AIM OF THE TASK
In the listing below, the answer starts at the line that has "Intarsio in" and stops after the line that has "un'abilità artigianale che"; please repeat that part exactly and nothing more.

DATA TO PROCESS
========

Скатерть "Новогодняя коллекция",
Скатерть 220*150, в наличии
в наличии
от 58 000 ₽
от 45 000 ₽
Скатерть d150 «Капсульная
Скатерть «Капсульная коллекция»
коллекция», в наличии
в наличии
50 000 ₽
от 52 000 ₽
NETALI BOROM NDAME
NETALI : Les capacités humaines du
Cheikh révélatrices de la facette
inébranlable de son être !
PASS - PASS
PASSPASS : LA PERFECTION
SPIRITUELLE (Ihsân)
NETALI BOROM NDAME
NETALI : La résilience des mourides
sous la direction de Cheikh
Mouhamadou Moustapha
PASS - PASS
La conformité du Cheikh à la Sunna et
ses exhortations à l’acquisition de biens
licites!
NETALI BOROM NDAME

========

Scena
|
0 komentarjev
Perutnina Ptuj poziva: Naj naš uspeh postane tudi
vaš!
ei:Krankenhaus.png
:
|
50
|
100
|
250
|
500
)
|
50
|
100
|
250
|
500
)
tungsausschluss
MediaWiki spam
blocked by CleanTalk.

========

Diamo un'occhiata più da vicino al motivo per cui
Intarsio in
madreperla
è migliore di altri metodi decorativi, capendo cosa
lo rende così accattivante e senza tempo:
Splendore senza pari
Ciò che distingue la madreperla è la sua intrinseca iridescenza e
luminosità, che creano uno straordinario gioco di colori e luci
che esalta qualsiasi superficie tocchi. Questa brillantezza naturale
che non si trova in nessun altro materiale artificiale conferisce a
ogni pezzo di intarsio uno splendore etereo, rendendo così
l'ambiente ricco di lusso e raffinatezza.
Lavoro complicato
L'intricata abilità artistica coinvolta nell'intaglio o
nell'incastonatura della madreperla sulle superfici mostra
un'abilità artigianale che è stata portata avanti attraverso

========

RESPONSE TO THE EXERCISE
Intarsio in
madreperla
è migliore di altri metodi decorativi, capendo cosa
lo rende così accattivante e senza tempo:
Splendore senza pari
Ciò che distingue la madreperla è la sua intrinseca iridescenza e
luminosità, che creano uno straordinario gioco di colori e luci
che esalta qualsiasi superficie tocchi. Questa brillantezza naturale
che non si trova in nessun altro materiale artificiale conferisce a
ogni pezzo di intarsio uno splendore etereo, rendendo così
l'ambiente ricco di lusso e raffinatezza.
Lavoro complicato
L'intricata abilità artistica coinvolta nell'intaglio o
nell'incastonatura della madreperla sulle superfici mostra
un'abilità artigianale che è stata portata avanti attraverso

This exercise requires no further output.